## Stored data
☆ ☆ ☆ ☆
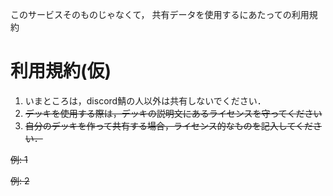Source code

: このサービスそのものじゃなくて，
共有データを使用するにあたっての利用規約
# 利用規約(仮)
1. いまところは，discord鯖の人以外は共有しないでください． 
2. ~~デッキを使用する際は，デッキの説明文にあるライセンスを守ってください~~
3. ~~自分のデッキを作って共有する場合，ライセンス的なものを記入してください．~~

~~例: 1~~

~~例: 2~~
☆ ☆ ☆ ☆
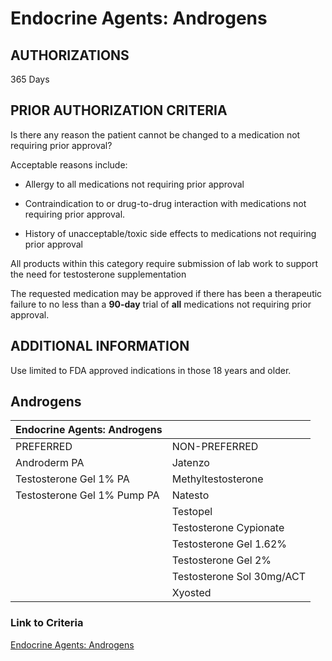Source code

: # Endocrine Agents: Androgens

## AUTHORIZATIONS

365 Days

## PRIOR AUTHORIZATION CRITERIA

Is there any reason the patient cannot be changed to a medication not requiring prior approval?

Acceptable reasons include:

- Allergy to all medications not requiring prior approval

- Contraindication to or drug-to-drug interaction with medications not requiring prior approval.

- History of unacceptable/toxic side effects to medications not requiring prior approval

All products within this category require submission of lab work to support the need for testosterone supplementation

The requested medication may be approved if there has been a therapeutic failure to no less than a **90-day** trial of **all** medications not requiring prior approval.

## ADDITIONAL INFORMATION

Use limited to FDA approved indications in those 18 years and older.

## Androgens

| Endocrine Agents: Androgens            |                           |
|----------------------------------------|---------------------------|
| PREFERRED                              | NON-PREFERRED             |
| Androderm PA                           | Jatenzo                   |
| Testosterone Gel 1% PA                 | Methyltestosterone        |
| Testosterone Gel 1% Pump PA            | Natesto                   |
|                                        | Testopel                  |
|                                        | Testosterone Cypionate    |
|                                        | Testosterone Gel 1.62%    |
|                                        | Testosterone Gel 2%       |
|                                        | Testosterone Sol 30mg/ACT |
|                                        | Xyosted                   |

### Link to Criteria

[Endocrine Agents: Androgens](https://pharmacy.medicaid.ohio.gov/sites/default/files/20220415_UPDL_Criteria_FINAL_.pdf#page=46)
☆ ☆ ☆ ☆
## Problem
The records are given above. Copy each line in them that holds "there".

## Solution to this exercise
Is there any reason the patient cannot be changed to a medication not requiring prior approval?
The requested medication may be approved if there has been a therapeutic failure to no less than a **90-day** trial of **all** medications not requiring prior approval.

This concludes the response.